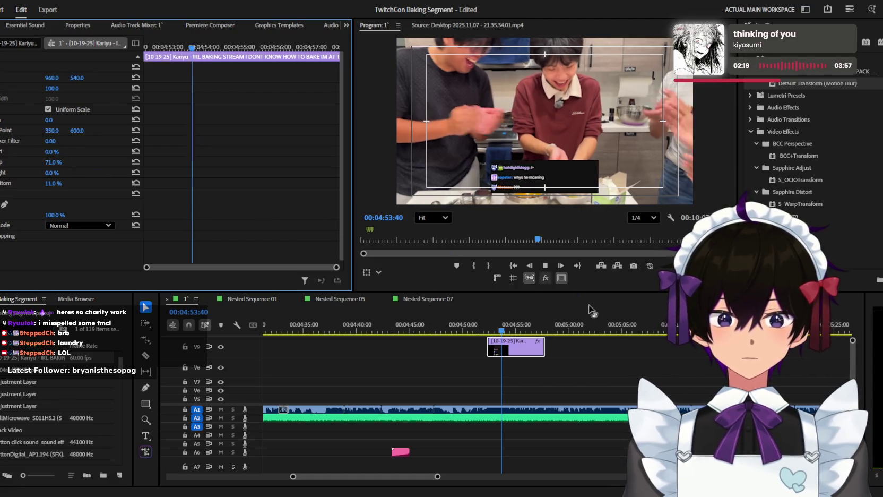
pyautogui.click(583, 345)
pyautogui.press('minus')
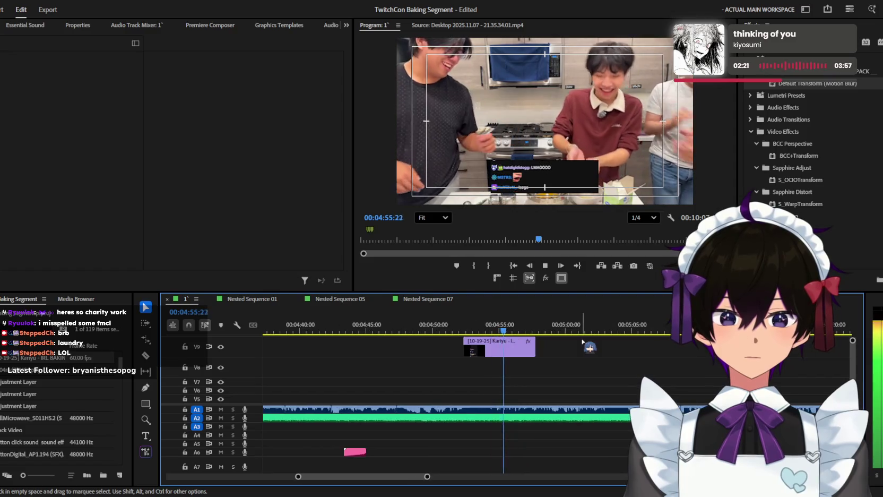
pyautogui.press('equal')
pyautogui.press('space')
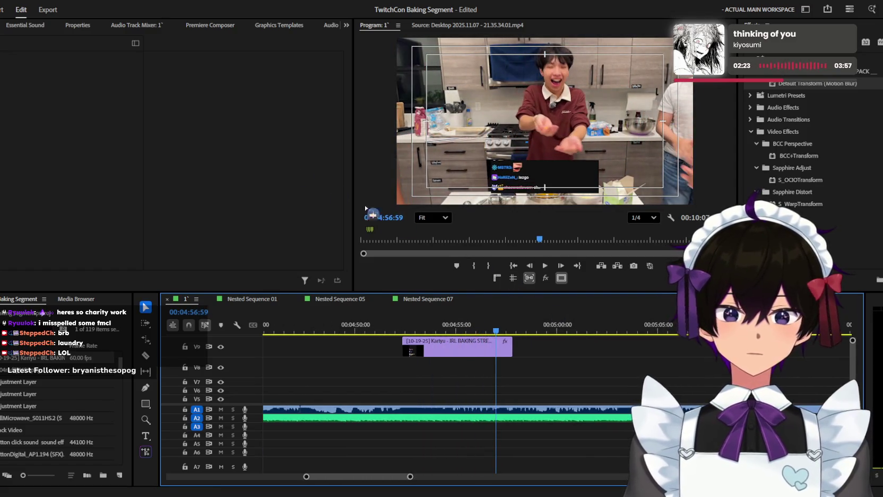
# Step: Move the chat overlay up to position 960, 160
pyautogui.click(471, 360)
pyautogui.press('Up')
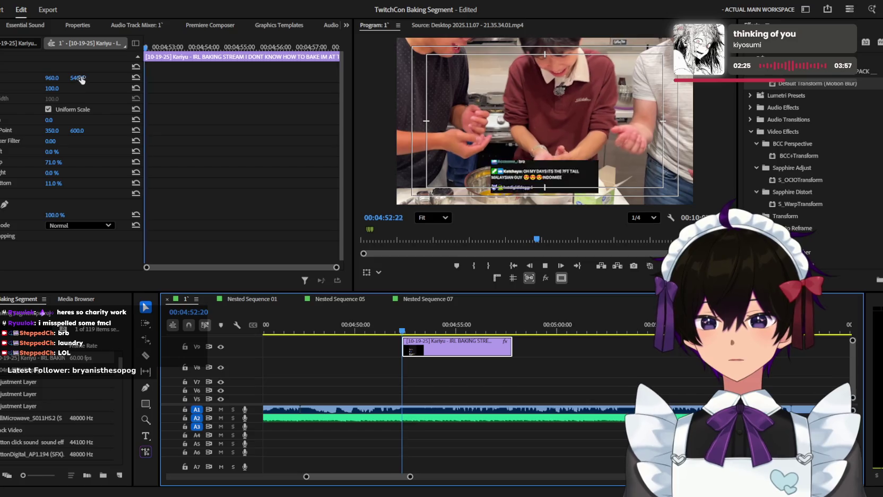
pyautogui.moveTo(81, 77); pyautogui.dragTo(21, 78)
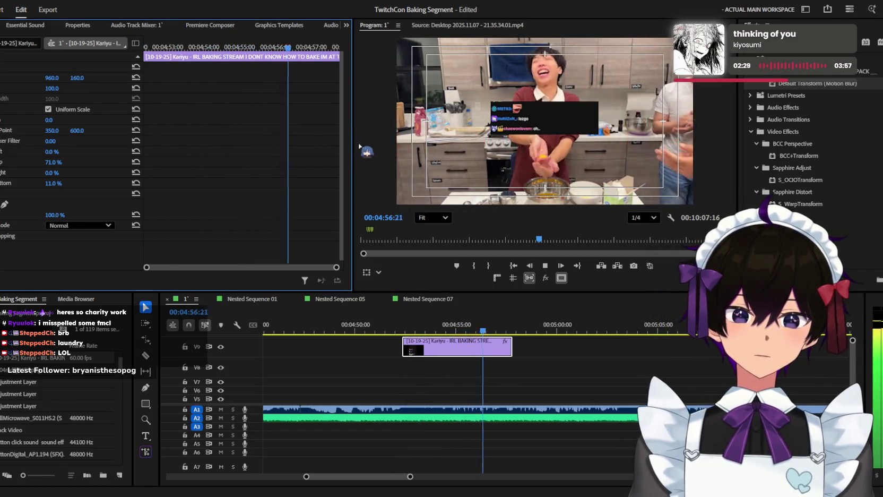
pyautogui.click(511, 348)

^^^^

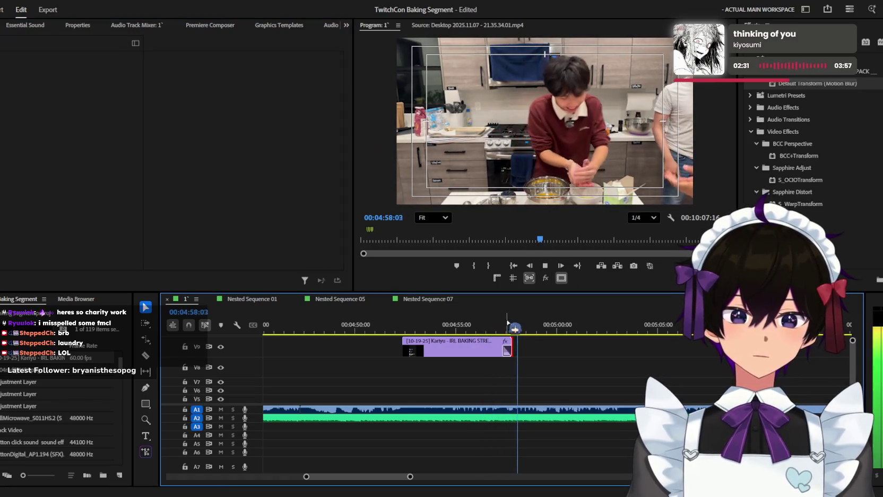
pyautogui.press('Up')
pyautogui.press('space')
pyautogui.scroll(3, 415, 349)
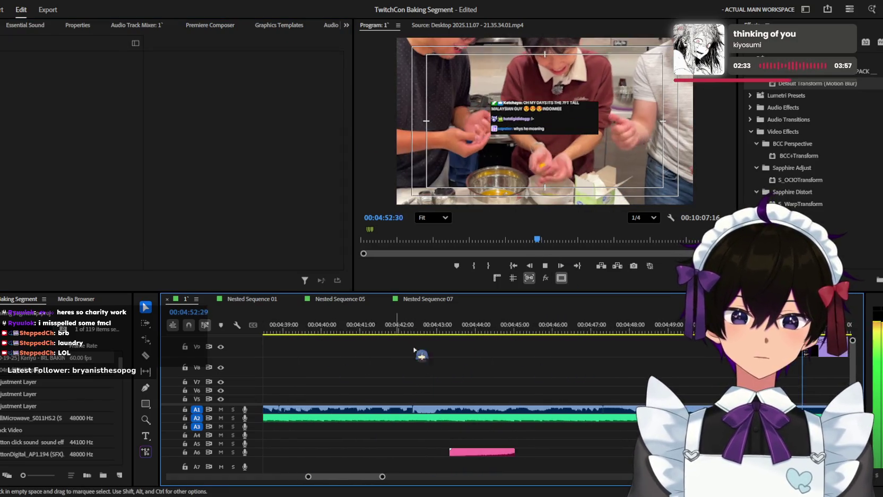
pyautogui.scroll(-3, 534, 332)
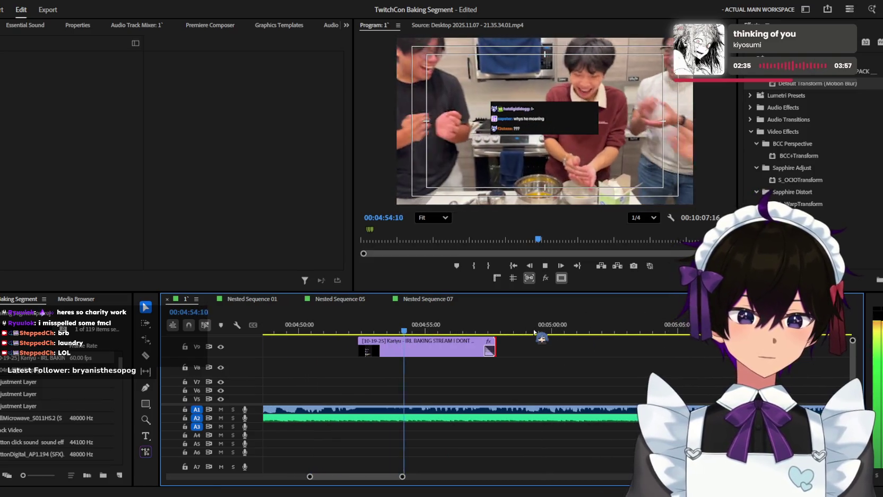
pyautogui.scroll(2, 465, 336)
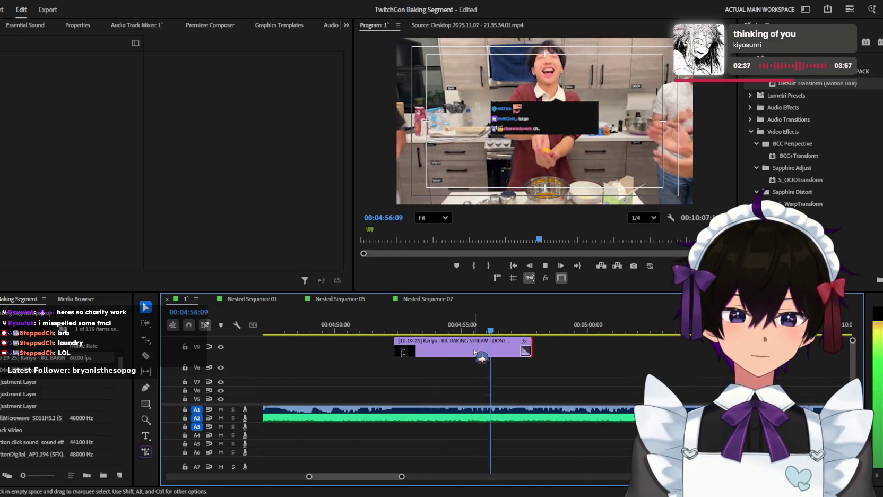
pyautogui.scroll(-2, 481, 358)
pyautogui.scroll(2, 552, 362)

^^^^

#### What is being asked
Return only the part above that opens with the line containing "pyautogui.scroll(-3, 534, 332)" and closes with the line containing "pyautogui.scroll(2, 552, 362)", exactly and with both ends, skipping the pictures.

#### Reply
pyautogui.scroll(-3, 534, 332)
pyautogui.scroll(2, 465, 336)
pyautogui.scroll(-2, 481, 358)
pyautogui.scroll(2, 552, 362)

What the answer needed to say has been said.